To fight on tomorrow's more complicated battlefields, militaries must adapt commercial technologies

15 min read
4 large military vehicles on a dirt road. The third carries a red container box. Hovering above them in a blue sky is a large drone.

In August 2021, engineers from Lockheed and the U.S. Army demonstrated a flying 5G network, with base stations installed on multicopters, at the U.S. Army's Ground Vehicle Systems Center, in Michigan. Driverless military vehicles followed a human-driven truck at up to 50 kilometers per hour. Powerful processors on the multicopters shared the processing and communications chores needed to keep the vehicles in line.

Lockheed Martin

It's 2035, and the sun beats down on a vast desert coastline. A fighter jet takes off accompanied by four unpiloted aerial vehicles (UAVs) on a mission of reconnaissance and air support.
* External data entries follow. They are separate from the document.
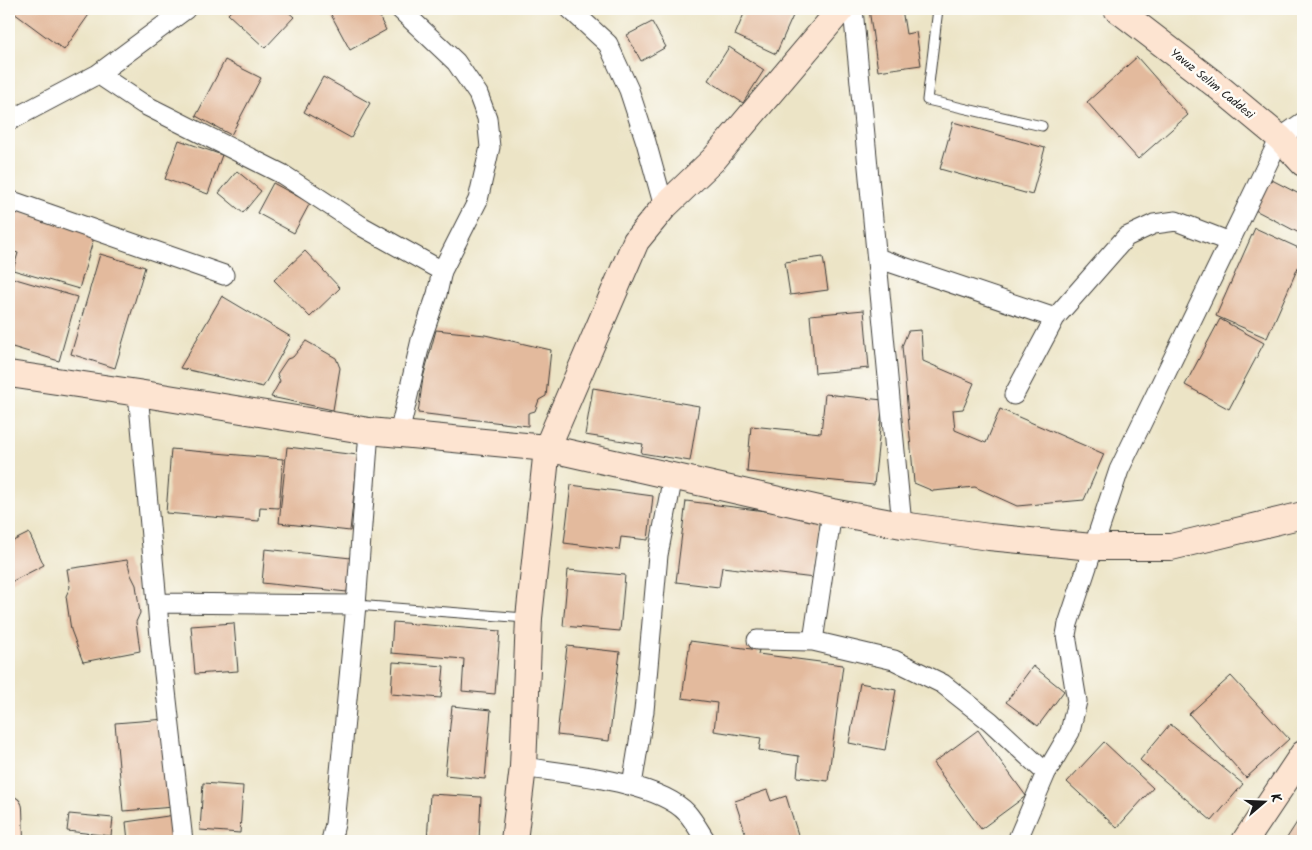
<svg xmlns="http://www.w3.org/2000/svg" width="1312" height="850" font-family="Kalam,sans-serif">
<style>
.building{fill:#e3ba9d}
.lines{fill:none;stroke-linecap:round;stroke-linejoin:round}
.lane-casing{stroke:#3b3a36;stroke-width:11}
.street-casing{stroke:#3b3a36;stroke-width:21}
.secondary-casing{stroke:#3b3a36;stroke-width:28}
.lane{stroke:#fff;stroke-width:9}
.street{stroke:#fff;stroke-width:19}
.secondary{stroke:#fde4d1;stroke-width:26}
.labels{text-anchor:middle;dominant-baseline:central;stroke-width:5;stroke-linejoin:round;paint-order:stroke}
.street-label{font-size:12px;fill:#1c1c1c;stroke:#fdfcf7}
</style>
<rect width="100%" height="100%" fill="#fdfcf7"/>
<filter id="ink" filterUnits="userSpaceOnUse"><feTurbulence type="fractalNoise" baseFrequency=".02" numOctaves="2"/><feDisplacementMap in="SourceGraphic" scale="10" xChannelSelector="R" yChannelSelector="G"/><feConvolveMatrix kernelMatrix="1 2 1 2 8 2 1 2 1" color-interpolation-filters="sRGB"/></filter>
<filter id="wash" filterUnits="userSpaceOnUse"><feTurbulence type="fractalNoise" baseFrequency=".0096" numOctaves="4" result="noise"/><feDisplacementMap in="SourceGraphic" scale="20" xChannelSelector="R" yChannelSelector="G"/><feGaussianBlur stdDeviation="1.12" result="paint"/><feColorMatrix in="noise" values="0 0 0 0 0 0 0 0 0 0 0 0 0 0 0 0 0 1.4 0 .05"/><feComposite in="paint" operator="in"/></filter>
<g filter="url(#wash)">
<rect width="100%" height="100%" fill="#ece4c6"/>
<g id="blocks">
<!-- building -->
<path class="building" d="M 17,9 L 93,9 L 64,50 L 14,13 Z
M 233,9 L 285,9 L 294,17 L 265,48 L 228,14 Z
M 328,9 L 375,9 L 386,30 L 350,50 Z
M 746,9 L 796,9 L 776,54 L 735,35 Z
M 869,9 L 902,9 L 906,34 L 916,32 L 921,65 L 878,71 Z
M 652,22 L 666,47 L 641,61 L 627,35 Z
M 729,47 L 764,70 L 743,103 L 708,80 Z
M 1137,57 L 1188,115 L 1138,159 L 1087,102 Z
M 225,60 L 261,78 L 231,135 L 196,116 Z
M 323,77 L 370,103 L 351,138 L 304,112 Z
M 953,122 L 1045,148 L 1032,195 L 940,169 Z
M 179,140 L 222,155 L 208,194 L 165,179 Z
M 237,171 L 261,191 L 243,213 L 219,193 Z
M 1270,179 L 1303,196 L 1303,235 L 1255,210 Z
M 273,183 L 310,203 L 294,233 L 257,213 Z
M 9,208 L 95,234 L 79,289 L 13,270 L 18,253 L 9,250 Z
M 1255,228 L 1303,250 L 1303,256 L 1267,338 L 1216,316 Z
M 305,251 L 340,288 L 310,317 L 274,280 Z
M 100,254 L 145,267 L 115,368 L 71,354 Z
M 823,257 L 828,290 L 790,295 L 785,262 Z
M 9,277 L 77,297 L 59,361 L 9,346 Z
M 222,296 L 291,337 L 263,387 L 180,368 Z
M 864,310 L 869,368 L 815,373 L 810,315 Z
M 1220,319 L 1264,343 L 1229,409 L 1185,385 Z
M 436,330 L 485,335 L 551,350 L 546,396 L 539,400 L 535,411 L 528,413 L 528,426 L 418,413 L 423,378 Z
M 921,330 L 923,361 L 974,383 L 963,409 L 953,410 L 955,430 L 986,443 L 1000,409 L 1104,454 L 1084,500 L 1017,506 L 975,487 L 933,491 L 914,483 L 902,346 L 908,331 Z
M 306,341 L 336,358 L 340,368 L 333,410 L 271,397 L 280,381 L 277,374 L 287,359 L 293,357 Z
M 593,388 L 699,406 L 690,461 L 641,453 L 643,444 L 585,435 Z
M 825,394 L 883,400 L 874,485 L 747,472 L 751,426 L 821,433 Z
M 287,447 L 358,455 L 350,531 L 279,523 Z
M 171,449 L 283,459 L 279,508 L 260,507 L 259,521 L 166,513 Z
M 571,485 L 653,496 L 648,540 L 621,537 L 619,550 L 564,543 Z
M 686,501 L 821,518 L 814,578 L 722,567 L 719,587 L 676,582 Z
M 29,533 L 44,565 L 9,583 L 9,543 Z
M 265,549 L 351,558 L 347,592 L 262,583 Z
M 127,560 L 131,575 L 136,585 L 140,613 L 136,622 L 140,651 L 83,662 L 71,630 L 66,596 L 70,587 L 67,569 Z
M 568,570 L 625,575 L 620,631 L 563,626 Z
M 393,622 L 500,631 L 495,694 L 462,691 L 464,659 L 391,653 Z
M 234,623 L 238,671 L 195,674 L 191,626 Z
M 690,641 L 759,650 L 758,654 L 843,665 L 828,781 L 797,777 L 799,756 L 759,750 L 761,738 L 714,731 L 717,703 L 682,698 Z
M 567,646 L 620,652 L 609,741 L 557,735 Z
M 393,662 L 444,666 L 441,698 L 391,694 Z
M 1033,666 L 1064,691 L 1038,726 L 1006,702 Z
M 1231,676 L 1289,739 L 1246,778 L 1189,714 Z
M 860,683 L 896,690 L 885,750 L 849,743 Z
M 452,706 L 491,710 L 485,779 L 445,775 Z
M 166,719 L 174,807 L 123,811 L 115,723 Z
M 1170,724 L 1243,784 L 1212,821 L 1140,760 Z
M 978,730 L 1026,796 L 981,829 L 933,763 Z
M 1104,742 L 1153,788 L 1117,828 L 1067,782 Z
M 203,783 L 243,786 L 240,833 L 200,830 Z
M 767,790 L 771,801 L 786,796 L 800,841 L 748,841 L 735,801 Z
M 430,794 L 481,797 L 479,841 L 427,841 Z
M 1303,813 L 1303,841 L 1285,841 Z
M 69,814 L 113,818 L 111,836 L 67,831 Z
M 175,815 L 179,841 L 128,841 L 126,822 Z"/>
</g>
</g>
<g filter="url(#ink)">
<use href="#blocks" fill-opacity="0" stroke="#3b3a36" stroke-width="1"/>
<g class="lines">
<!-- lane casing -->
<g class="lane-casing">
<path id="lane" d="M 938,9 L 927,100 L 1042,126
M 356,605 L 526,618"/>
</g>
<!-- street casing -->
<g class="street-casing">
<path id="street" d="M 570,9 L 608,44 L 629,90 L 646,142 L 664,207
M 853,9 L 902,525
M 98,74 L 143,104 L 282,174 L 363,227 L 442,271
M 9,121 L 98,74 L 186,9
M 9,200 L 224,275
M 877,258 L 1055,318
M 138,393 L 161,647 L 183,841
M 1014,395 L 1055,318 L 1126,237 L 1154,224 L 1176,221 L 1230,242
M 399,434 L 421,340 L 437,294 L 442,271 L 478,200 L 490,147 L 487,118 L 478,94 L 456,62 L 400,9
M 158,603 L 356,605
M 757,640 L 813,641 L 894,660 L 943,684 L 990,721 L 1046,773
M 813,641 L 832,512
M 523,767 C 567,774 657,781 687,813 C 694,821 700,832 706,841
M 632,785 L 644,711 L 658,555 L 673,476
M 331,841 L 335,824 L 356,605 L 369,431
M 1017,841 L 1046,773 L 1070,732 L 1077,701 L 1066,635 L 1068,624 L 1119,470 L 1280,138 L 1303,122"/>
</g>
<!-- secondary casing -->
<g class="secondary-casing">
<path id="secondary" d="M 1117,9 L 1221,89 L 1280,138 L 1303,163
M 9,374 L 138,393 L 369,431 L 547,448 L 832,512 L 902,525 L 989,537 L 1092,547 L 1171,547 L 1303,515
M 9,809 L 10,841
M 514,841 L 523,767 L 529,618 L 547,448 L 636,241 L 664,207 L 714,159 L 841,9
M 1245,841 L 1303,754"/>
</g>
<!-- lane -->
<use href="#lane" class="lane"/>
<!-- street -->
<use href="#street" class="street"/>
<!-- secondary -->
<use href="#secondary" class="secondary"/>
</g>
</g>
<g class="labels">
<!-- street labels -->
<g class="street-label">
<text transform="translate(1212 84) rotate(39)">Yavuz Selim Caddesi</text>
</g>
</g>
<!-- margin -->
<rect width="1312" height="850" fill="none" stroke="#fdfcf7" stroke-width="30"/>
<!-- north arrow -->
<g transform="translate(1264 802) rotate(71)" stroke="#fdfcf7" stroke-width="4" paint-order="stroke">
<path d="M0-4L9 19L0 12L-9 19Z" fill="#1c1c1c"/>
<text y="-8" font-size="14" font-weight="bold" text-anchor="middle" fill="#1c1c1c">K</text>
</g>
</svg>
A dozen special forces soldiers have moved into a town in hostile territory, to identify targets for an air strike on a weapons cache. Commanders need live visual evidence to correctly identify the targets for the strike and to minimize damage to surrounding buildings. The problem is that enemy jamming has blacked out the team's typical radio-frequency bands around the cache. Conventional, civilian bands are a no-go because they'd give away the team's position.
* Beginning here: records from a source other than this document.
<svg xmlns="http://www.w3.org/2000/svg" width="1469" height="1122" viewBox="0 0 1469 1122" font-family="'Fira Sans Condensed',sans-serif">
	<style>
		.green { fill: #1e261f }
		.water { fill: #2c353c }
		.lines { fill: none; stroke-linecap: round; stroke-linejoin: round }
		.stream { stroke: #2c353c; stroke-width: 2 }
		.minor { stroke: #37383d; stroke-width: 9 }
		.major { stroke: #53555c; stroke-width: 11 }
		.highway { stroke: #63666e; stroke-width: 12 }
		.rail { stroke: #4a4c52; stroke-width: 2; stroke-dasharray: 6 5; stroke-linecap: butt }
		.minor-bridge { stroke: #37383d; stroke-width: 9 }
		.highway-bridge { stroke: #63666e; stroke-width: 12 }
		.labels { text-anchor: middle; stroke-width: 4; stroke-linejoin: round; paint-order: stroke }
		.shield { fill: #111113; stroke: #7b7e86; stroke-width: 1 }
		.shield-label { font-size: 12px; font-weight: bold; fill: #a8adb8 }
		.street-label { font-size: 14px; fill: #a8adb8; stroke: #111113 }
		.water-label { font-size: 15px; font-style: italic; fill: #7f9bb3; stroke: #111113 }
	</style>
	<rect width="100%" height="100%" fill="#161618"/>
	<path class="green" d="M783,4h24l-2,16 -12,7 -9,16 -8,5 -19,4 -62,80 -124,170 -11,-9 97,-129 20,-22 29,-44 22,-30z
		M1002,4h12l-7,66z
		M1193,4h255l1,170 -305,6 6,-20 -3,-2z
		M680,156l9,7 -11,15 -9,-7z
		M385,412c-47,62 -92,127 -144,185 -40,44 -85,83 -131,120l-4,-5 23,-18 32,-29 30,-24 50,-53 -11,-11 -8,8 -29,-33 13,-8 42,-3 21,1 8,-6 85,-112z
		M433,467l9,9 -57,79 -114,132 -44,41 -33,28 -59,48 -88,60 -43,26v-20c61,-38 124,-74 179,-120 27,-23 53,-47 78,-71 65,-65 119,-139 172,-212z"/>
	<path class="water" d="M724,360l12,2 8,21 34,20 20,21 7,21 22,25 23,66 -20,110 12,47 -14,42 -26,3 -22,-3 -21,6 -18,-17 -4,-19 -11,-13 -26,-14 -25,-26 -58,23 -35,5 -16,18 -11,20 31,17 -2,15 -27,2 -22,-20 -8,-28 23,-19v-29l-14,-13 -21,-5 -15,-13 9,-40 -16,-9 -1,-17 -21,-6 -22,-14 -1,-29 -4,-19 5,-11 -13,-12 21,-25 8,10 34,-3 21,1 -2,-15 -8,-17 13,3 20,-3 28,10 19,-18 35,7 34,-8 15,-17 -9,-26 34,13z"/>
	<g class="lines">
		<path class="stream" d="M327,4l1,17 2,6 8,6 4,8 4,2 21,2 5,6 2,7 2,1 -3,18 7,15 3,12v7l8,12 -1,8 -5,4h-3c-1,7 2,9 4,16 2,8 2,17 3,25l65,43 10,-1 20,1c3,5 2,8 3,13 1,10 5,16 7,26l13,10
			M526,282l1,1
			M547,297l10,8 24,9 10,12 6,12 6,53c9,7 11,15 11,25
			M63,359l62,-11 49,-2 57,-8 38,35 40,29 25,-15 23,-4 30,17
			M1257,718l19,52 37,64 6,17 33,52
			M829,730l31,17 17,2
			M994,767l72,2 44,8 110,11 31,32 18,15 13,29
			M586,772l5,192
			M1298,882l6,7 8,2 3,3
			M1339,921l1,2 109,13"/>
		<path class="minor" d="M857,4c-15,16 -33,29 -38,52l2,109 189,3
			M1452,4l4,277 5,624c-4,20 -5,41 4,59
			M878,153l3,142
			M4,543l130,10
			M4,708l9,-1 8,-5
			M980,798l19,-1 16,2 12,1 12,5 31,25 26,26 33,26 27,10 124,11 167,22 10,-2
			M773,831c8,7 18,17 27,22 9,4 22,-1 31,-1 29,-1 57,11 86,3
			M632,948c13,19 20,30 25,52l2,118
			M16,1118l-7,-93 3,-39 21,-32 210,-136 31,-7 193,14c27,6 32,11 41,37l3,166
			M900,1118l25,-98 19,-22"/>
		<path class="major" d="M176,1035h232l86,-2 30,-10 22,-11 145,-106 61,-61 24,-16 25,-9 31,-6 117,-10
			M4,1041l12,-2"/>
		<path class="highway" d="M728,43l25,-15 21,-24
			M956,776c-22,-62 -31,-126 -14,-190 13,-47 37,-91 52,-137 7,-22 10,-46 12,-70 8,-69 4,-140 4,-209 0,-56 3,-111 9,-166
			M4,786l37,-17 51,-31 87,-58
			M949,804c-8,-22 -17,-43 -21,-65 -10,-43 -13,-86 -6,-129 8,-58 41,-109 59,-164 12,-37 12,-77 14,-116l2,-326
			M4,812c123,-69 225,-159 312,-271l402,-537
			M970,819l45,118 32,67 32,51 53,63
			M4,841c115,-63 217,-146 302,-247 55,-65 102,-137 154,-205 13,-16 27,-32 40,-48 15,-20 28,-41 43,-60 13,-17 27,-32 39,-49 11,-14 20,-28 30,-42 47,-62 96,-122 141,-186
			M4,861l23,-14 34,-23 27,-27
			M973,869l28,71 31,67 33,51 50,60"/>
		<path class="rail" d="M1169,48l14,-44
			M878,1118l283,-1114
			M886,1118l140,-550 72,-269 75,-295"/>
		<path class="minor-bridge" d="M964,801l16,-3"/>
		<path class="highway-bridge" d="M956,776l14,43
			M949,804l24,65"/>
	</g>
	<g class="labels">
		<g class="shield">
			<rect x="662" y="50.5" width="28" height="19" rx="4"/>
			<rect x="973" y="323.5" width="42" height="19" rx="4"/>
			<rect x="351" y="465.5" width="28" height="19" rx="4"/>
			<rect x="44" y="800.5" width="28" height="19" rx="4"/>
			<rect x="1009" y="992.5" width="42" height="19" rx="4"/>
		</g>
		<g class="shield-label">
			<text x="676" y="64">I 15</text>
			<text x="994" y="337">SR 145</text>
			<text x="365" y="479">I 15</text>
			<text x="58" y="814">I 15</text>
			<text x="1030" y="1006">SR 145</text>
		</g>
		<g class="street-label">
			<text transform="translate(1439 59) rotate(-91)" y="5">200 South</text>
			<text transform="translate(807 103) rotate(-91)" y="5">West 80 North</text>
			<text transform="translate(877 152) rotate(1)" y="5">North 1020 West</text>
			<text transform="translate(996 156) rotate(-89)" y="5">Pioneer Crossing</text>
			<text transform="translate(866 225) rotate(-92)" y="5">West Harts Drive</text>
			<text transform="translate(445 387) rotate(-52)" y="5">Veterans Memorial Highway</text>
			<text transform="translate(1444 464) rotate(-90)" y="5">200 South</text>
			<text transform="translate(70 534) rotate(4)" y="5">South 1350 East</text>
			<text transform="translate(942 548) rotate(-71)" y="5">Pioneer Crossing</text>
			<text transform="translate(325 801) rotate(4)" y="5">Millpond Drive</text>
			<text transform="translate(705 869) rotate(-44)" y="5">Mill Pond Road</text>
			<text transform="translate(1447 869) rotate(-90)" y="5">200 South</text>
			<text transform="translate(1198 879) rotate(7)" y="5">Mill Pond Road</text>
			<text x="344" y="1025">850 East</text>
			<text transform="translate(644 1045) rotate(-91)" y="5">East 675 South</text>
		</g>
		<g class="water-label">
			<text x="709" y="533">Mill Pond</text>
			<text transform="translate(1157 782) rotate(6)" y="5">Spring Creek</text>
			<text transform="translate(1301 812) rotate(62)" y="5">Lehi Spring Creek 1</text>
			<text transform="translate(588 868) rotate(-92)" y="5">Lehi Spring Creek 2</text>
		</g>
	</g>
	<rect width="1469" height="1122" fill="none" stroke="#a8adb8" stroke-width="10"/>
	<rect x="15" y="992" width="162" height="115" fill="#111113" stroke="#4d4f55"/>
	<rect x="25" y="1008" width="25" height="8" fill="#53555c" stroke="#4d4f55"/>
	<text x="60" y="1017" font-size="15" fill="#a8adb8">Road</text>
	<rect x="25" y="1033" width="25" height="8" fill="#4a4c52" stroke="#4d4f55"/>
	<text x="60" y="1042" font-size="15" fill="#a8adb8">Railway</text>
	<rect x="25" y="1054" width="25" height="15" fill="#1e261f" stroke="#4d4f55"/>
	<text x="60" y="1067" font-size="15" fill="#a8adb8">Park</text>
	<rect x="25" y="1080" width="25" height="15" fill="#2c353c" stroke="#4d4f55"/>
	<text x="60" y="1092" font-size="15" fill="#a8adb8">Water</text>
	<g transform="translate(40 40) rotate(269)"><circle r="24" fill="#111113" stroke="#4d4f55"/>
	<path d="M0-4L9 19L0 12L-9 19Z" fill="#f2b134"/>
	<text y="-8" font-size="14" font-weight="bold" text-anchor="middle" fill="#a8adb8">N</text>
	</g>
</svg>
As the fighter jet and its automated wingmen cross into hostile territory, they are already sweeping the ground below with radio-frequency, infrared, and optical sensors to identify potential threats. On a helmet-mounted visor display, the pilot views icons on a map showing the movements of antiaircraft batteries and RF jammers, as well as the special forces and the locations of allied and enemy troops.